__Exercise details__: Print every line below that comes at or after the line containing "index dip: (680, 297)", exactly as written.

__Data provided__:
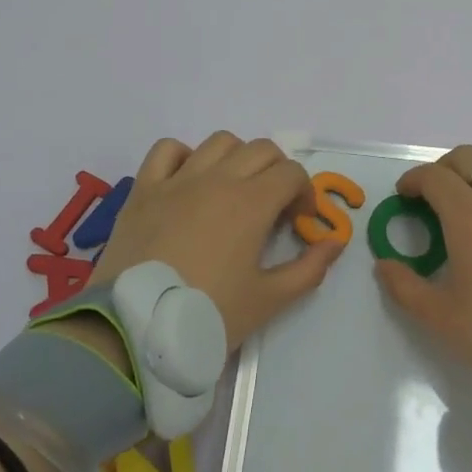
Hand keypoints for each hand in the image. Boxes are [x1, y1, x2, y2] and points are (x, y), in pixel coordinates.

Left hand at [91, 133, 342, 350]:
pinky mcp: (144, 189)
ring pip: (219, 142)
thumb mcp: (269, 300)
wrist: (135, 328)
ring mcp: (177, 180)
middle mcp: (217, 179)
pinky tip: (189, 181)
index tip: (298, 222)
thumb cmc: (208, 314)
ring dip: (237, 158)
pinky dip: (185, 155)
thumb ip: (310, 269)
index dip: (304, 193)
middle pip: (261, 149)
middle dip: (278, 172)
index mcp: (251, 203)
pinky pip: (167, 150)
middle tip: (273, 207)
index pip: (292, 173)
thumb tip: (336, 242)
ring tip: (234, 191)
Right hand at [374, 145, 471, 372]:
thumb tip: (384, 265)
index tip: (404, 196)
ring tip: (469, 199)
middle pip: (467, 157)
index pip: (434, 176)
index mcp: (470, 217)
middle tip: (431, 197)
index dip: (413, 180)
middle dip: (442, 169)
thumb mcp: (441, 317)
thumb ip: (404, 286)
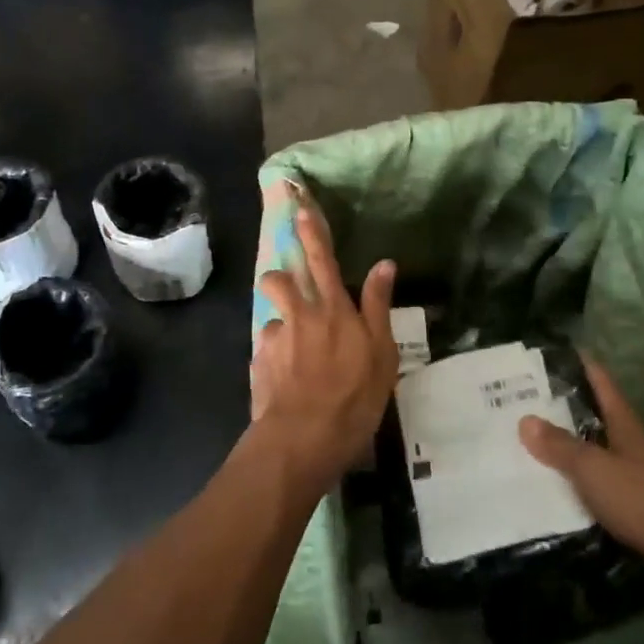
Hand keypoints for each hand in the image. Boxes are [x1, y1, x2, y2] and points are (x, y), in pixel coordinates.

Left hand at [249, 202, 397, 493]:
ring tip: (291, 339)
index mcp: (334, 310)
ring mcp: (276, 338)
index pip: (322, 260)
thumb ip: (379, 306)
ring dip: (279, 315)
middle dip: (280, 270)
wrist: (306, 436)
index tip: (298, 207)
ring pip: (271, 311)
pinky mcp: (259, 361)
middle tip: (287, 283)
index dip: (311, 232)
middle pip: (282, 278)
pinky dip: (275, 355)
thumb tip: (384, 264)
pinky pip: (267, 347)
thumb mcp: (382, 353)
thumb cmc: (355, 396)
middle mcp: (301, 315)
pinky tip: (285, 378)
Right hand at [519, 357, 643, 566]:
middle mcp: (632, 442)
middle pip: (596, 415)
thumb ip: (560, 446)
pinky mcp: (638, 504)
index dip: (579, 364)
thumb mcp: (593, 469)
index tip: (550, 353)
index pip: (600, 381)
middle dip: (564, 407)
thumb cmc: (642, 499)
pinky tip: (556, 485)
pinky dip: (578, 477)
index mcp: (624, 423)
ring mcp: (638, 473)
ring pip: (597, 449)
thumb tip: (525, 419)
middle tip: (524, 401)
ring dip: (570, 444)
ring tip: (531, 442)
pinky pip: (600, 481)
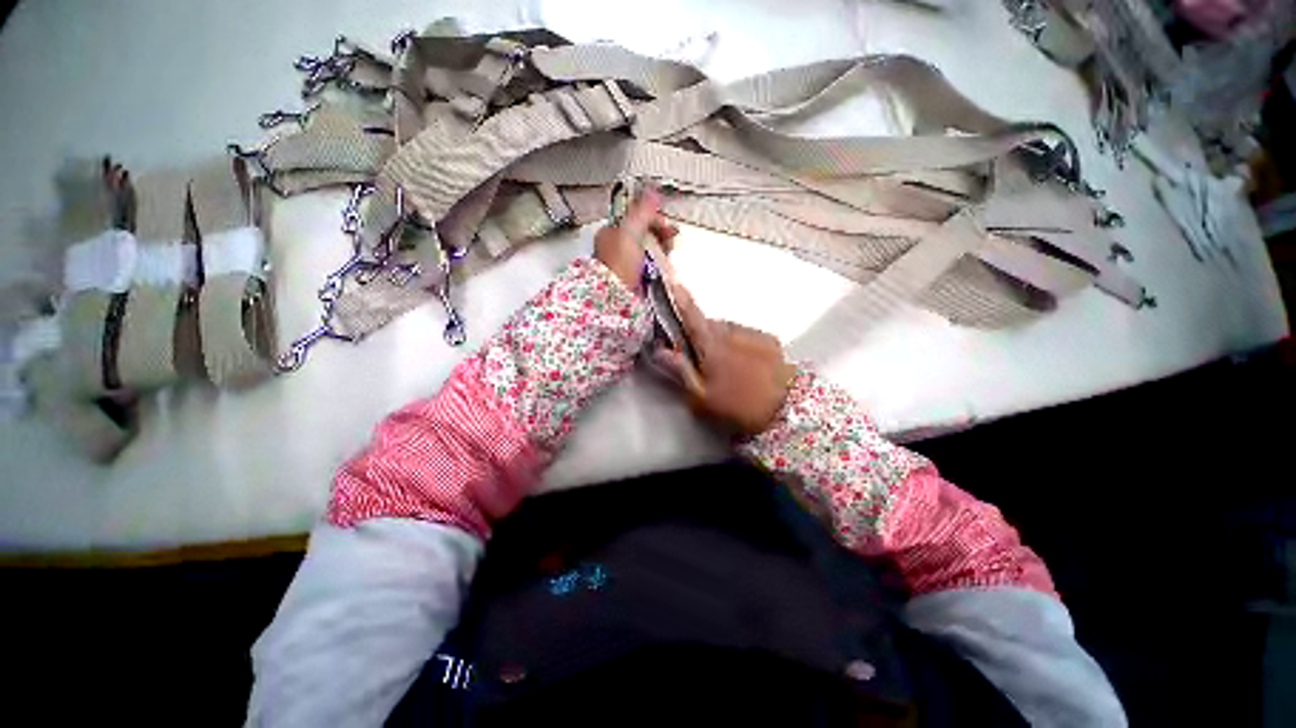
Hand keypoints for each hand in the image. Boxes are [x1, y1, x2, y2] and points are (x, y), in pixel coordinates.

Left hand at [593, 187, 678, 291]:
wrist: (616, 296)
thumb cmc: (618, 264)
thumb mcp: (630, 231)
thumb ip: (642, 211)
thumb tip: (652, 191)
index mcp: (612, 232)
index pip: (636, 218)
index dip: (653, 219)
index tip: (665, 224)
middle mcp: (618, 247)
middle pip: (645, 234)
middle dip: (660, 234)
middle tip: (671, 238)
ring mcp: (628, 264)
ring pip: (650, 250)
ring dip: (663, 249)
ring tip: (669, 252)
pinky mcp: (637, 278)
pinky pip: (652, 266)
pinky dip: (661, 264)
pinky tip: (666, 265)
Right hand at [652, 283, 796, 436]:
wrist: (789, 408)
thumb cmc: (739, 406)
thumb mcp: (703, 398)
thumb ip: (681, 371)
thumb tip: (660, 351)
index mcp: (712, 346)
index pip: (691, 315)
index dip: (680, 297)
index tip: (672, 279)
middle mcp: (732, 332)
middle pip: (709, 325)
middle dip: (700, 334)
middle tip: (698, 357)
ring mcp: (753, 334)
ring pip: (728, 330)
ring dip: (721, 340)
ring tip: (725, 365)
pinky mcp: (770, 340)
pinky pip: (746, 335)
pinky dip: (739, 343)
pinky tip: (745, 364)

__Reply__:
index dip: (680, 297)
index tip: (672, 279)
middle mcp: (732, 332)
middle pip: (709, 325)
middle dip: (700, 334)
middle tip: (698, 357)
ring mcp: (753, 334)
ring pip: (728, 330)
ring dip: (721, 340)
ring tip: (725, 365)
pinky mcp: (770, 340)
pinky pip: (746, 335)
pinky dip: (739, 343)
pinky tip: (745, 364)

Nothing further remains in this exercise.